Nancy Roman

Letting Go

In April, I retired.

Six weeks later, I un-retired.

Well, not really. Here’s what happened.

I worked for the last ten years as the Controller of a large(ish) mail-order and online business. It was a terrific job, especially after fifteen years at an exciting but extremely stressful gigantic media organization.

For ten years, I had interesting work, but not crazy-stressful. I had a small nice staff in Accounting, and all my co-workers were cooperative and smart and friendly.

But at 65, I was ready to retire. I wanted to spend more time on writing and other creative pursuits. I was just plain ready.

So a very capable replacement was found, and I was finally – after a year’s notice – on my way to my next self-invention.

When I left, the staff accountant was expecting. It’s a tiny Accounting staff – a Controller, an accountant, and an accounting clerk. So maternity leave for one-third of the organization is tough to cover.

Instead of trying to train a temp in a short amount of time -which certainly can be done, but it can be hit or miss – the new Controller called and asked me if I would be interested in covering for the accountant for ten weeks or so, while she was on leave.

And because I liked the organization, and I liked the accountant and the new Controller, I said yes. They just needed me a couple of days a week, since they didn’t expect me to take on a lot of projects – just cover the bases and hold the fort (a mixed metaphor of sports and cowboys, but I like both).

So, just as I was getting used to being home, I went back.

And I am so glad I did.

Because I learned something really, really important.

I no longer have to be in charge.

You see, one thing I loved about being a manager is this: I loved being listened to. For me, the third daughter in a very smart family, I have always felt just a little unimportant. Oh, not that my parents ever, ever treated me that way. It was just my own insecurities. I felt slightly invisible.

I was smart enough, but not brilliant. I was attractive, but not beautiful. I was nice, but not adorable. To me, anyway.

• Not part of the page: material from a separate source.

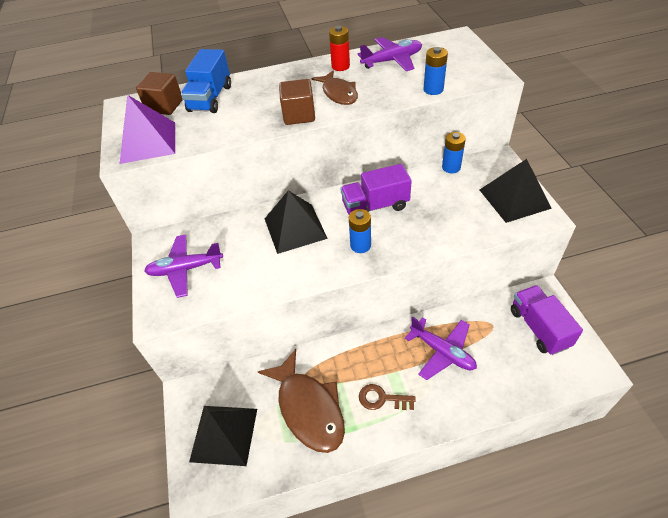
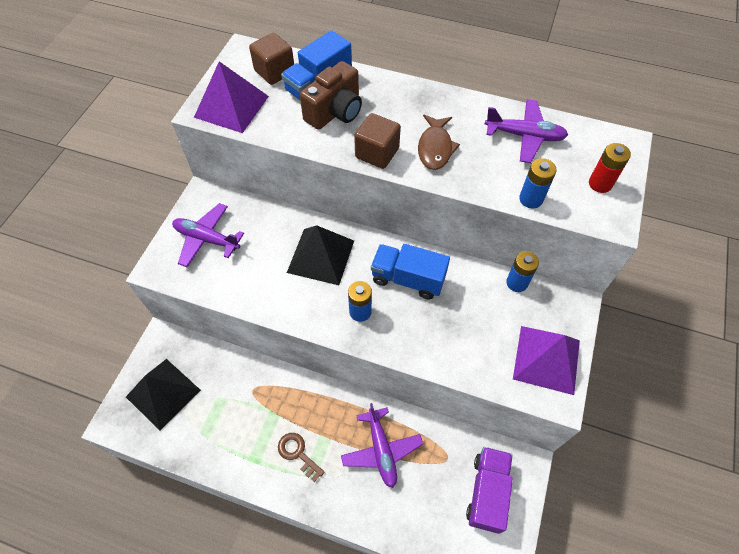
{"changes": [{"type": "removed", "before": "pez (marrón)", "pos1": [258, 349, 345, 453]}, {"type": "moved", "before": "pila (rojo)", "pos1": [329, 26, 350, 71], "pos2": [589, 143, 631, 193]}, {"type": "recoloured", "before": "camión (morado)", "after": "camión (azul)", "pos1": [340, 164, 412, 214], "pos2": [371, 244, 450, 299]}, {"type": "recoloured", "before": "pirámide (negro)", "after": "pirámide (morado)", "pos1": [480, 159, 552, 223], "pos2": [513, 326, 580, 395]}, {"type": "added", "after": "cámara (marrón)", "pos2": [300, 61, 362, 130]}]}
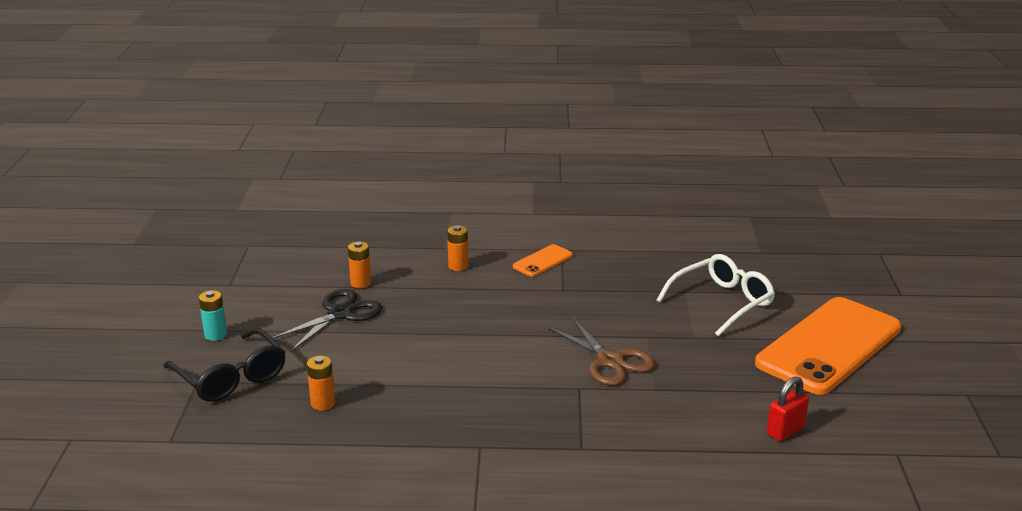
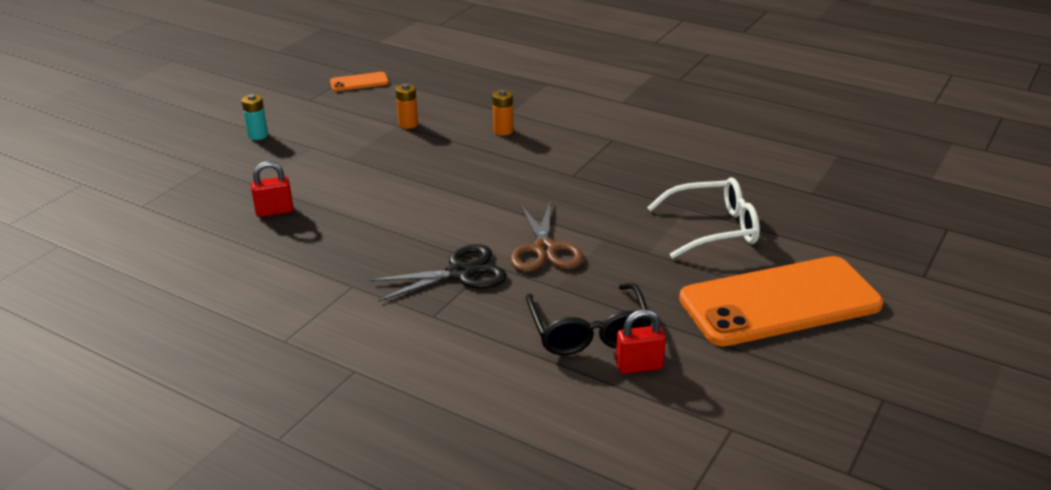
{"changes": [{"type": "moved", "before": "gafas (negro)", "pos1": [163, 328, 285, 402], "pos2": [526, 283, 652, 355]}, {"type": "moved", "before": "tijeras (negro)", "pos1": [272, 289, 382, 352], "pos2": [369, 244, 507, 302]}, {"type": "replaced", "before": "pila (naranja)", "after": "candado (rojo)", "pos1": [307, 356, 335, 411], "pos2": [251, 161, 294, 217]}, {"type": "moved", "before": "móvil (naranja)", "pos1": [513, 244, 573, 277], "pos2": [330, 72, 389, 91]}]}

So as I worked my way up the ladder of success (an expression which always reminds me of a lunch bag a friend bought me when I got my first management position, emblazoned with these choice words: ‘As you climb the ladder of success, Don’t let the boys look up your dress’), I found that it was amazingly gratifying to be a little bit “important”. To make a suggestion and have it taken. To make a decision and see it enacted. To find a solution to a problem and see it work. To matter. To be asked what I thought. Most of all – to be HEARD.

But going back to my old workplace – but not be in charge – was a revelation.

The first time the President walked past my temporary desk and into my old office to discuss an issue with the NEW Controller, I thought, “OMG. She isn’t going to ask me what I think.”

And then the revelation.

I wasn’t feeling jealous. I wasn’t feeling left out.

I found myself feeling:


Not snubbed, not unimportant, not dismissed.


I do not have to solve someone’s problems. I do not have to be heard. I do not have to be taken seriously. And most of all:


Throughout the ten weeks of this temporary assignment, the sensation of freedom continued to grow. Freedom from that constant need for validation.

And THANK GOD or Thank Karma or whatever.

What a sweet freedom it is.

I’m done with work now. For good. (I think.)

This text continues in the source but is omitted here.